### Source extract
= = = = = = =
To achieve this oneness, the sole reliable, if sometimes perplexing, guide is the composer’s score. Through the discipline of analysis, perceptions compared become judgments made, as a result of which a larger and more complex piece emerges, requiring new perceptions and judgments. Thus the playing of a piece presupposes, within fulfillment, the possibility of unfulfillment, as it was for the composer in the moment of creation.
The listener’s understanding of the depth and richness of a piece depends upon the player’s perceptions and judgments. Nevertheless, just as the player, in attempting to define the indefinable, may never fully comprehend the composer’s own concept of the music, the listener may be only dimly aware of what the player comprehends during performance. Ultimately, all that can be communicated is an awareness of a spiritual presence. That the conjuring up of this presence should be effected by an insecure human being in a state of unfulfillment remains the mysterious irony of our profession.
= = = = = = =
### Direction A
From the records below, pull out every line that contains the string "kern", matching case exactly.

### Records
= = = = = = =
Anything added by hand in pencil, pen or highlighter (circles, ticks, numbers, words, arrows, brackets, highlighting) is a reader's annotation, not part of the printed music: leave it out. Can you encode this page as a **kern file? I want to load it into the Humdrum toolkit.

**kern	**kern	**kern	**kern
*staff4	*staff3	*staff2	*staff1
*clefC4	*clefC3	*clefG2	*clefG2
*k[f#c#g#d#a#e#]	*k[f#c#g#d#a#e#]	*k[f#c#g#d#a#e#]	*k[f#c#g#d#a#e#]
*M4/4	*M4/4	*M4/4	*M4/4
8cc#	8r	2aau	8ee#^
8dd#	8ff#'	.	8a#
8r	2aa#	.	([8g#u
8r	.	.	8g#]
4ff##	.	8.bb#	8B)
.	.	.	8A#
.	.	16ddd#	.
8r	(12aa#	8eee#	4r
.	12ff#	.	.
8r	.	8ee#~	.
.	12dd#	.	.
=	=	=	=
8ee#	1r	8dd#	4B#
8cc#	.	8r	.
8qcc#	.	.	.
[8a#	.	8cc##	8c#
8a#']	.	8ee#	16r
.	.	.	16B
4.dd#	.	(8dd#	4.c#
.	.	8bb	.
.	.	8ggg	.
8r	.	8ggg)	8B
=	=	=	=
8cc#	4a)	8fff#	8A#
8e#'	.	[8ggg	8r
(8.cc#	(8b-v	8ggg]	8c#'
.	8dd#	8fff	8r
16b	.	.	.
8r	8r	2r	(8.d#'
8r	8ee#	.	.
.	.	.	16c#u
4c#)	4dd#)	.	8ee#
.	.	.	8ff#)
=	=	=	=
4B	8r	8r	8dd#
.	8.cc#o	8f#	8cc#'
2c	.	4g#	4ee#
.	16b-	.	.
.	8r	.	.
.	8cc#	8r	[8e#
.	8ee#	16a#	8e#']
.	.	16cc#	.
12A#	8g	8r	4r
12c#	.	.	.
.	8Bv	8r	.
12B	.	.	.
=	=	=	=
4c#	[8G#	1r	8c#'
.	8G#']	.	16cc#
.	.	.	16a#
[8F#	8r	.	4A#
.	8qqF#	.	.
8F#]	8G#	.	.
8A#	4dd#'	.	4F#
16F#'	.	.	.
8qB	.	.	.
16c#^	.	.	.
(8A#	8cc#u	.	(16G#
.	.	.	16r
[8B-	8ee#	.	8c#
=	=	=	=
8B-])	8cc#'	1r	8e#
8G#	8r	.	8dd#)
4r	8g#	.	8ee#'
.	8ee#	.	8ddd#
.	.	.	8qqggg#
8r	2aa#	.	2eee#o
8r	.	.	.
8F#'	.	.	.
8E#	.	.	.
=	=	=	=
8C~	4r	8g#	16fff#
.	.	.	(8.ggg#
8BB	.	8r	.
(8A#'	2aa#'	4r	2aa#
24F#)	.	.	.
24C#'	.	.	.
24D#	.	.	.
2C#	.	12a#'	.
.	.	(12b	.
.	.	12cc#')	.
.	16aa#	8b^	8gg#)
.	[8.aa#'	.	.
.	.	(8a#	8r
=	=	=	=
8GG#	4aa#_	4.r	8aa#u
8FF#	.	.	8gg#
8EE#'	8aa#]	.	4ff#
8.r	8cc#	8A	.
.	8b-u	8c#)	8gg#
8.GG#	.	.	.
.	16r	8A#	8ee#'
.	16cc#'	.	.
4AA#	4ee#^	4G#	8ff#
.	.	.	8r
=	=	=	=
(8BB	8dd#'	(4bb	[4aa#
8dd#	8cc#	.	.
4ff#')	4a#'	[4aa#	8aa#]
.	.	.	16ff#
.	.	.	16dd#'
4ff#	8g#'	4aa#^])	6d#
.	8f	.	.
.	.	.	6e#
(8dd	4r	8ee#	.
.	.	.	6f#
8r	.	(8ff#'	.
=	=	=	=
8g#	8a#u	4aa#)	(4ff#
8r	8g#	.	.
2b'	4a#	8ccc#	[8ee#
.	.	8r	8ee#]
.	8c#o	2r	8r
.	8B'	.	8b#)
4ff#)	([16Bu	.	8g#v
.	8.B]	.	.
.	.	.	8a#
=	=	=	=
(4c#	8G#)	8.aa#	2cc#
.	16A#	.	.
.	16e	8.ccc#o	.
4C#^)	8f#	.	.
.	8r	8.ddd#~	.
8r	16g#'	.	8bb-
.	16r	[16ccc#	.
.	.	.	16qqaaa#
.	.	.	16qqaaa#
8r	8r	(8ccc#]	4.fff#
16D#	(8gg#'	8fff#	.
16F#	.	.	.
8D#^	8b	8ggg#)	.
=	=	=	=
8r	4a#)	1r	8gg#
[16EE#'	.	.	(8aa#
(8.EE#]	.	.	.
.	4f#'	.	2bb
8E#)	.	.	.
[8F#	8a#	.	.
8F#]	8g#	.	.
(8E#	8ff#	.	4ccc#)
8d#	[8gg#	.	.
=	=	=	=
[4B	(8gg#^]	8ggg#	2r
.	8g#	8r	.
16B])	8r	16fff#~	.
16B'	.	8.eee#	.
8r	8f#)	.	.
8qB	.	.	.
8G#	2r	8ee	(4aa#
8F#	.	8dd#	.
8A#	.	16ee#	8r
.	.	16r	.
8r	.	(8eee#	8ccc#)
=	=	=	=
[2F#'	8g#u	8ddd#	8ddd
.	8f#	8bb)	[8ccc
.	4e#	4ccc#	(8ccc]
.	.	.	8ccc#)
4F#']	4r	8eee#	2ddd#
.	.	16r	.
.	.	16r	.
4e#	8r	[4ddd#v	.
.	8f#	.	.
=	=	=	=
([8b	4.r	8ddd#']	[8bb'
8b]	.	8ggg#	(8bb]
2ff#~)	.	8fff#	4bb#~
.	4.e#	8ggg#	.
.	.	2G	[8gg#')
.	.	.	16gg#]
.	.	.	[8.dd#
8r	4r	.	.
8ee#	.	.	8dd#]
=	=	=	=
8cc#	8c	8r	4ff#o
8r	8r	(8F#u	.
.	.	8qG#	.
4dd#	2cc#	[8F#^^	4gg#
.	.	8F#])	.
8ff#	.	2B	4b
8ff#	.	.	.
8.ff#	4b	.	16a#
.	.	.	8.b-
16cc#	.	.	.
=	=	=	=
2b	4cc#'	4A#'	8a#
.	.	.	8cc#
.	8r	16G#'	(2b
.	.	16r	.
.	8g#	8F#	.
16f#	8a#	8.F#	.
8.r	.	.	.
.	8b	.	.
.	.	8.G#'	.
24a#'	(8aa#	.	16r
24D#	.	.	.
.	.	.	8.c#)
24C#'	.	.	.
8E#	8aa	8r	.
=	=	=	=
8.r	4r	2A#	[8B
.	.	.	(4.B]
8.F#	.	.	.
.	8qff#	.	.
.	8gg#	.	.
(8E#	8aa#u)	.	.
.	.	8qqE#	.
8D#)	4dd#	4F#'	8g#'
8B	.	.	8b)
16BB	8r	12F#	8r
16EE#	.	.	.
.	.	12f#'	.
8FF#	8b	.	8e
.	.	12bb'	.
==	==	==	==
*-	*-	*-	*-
= = = = = = =
### Direction B
Please give what follows in the passage on the performer, the composer's score and the listener, picking up after its final sentence.

### Exercise output A
Anything added by hand in pencil, pen or highlighter (circles, ticks, numbers, words, arrows, brackets, highlighting) is a reader's annotation, not part of the printed music: leave it out. Can you encode this page as a **kern file? I want to load it into the Humdrum toolkit.
**kern	**kern	**kern	**kern

### Exercise output B
VII Descriptive Music

OP. 81A, OP. 13

If a music appreciation class were to listen to the Sonata Op. 81a, without being aware of the programmatic titles, and another class were to listen to the same sonata but after being told the titles of the three movements, the second group would almost certainly remember the piece in greater detail. The historical background alone is like a fabric of fantasy woven of threads of a variety of colors—the Archduke who later became an Archbishop, Beethoven’s gifted student and patron, the relationship of a Hapsburg royal to a composer who once felt the need to insist that the “van” in his name indicated nobility, the approach of the French armies, the flight of the Archduke—making a pattern we know as the Les Adieux Sonata. Descriptive or programmatic music will be taken seriously or not according to the associations established in the mind. If they are too literal, the piece will seem more entertaining than serious. However, imagining the sentiments that were exchanged between these two flesh-and-blood human beings coming from two widely separated levels of society and meeting in a kind of temple of the spirit, musician and nonmusician alike will hear the music as an “immortal sign” of a human experience. Life does lend significance to the act of making music.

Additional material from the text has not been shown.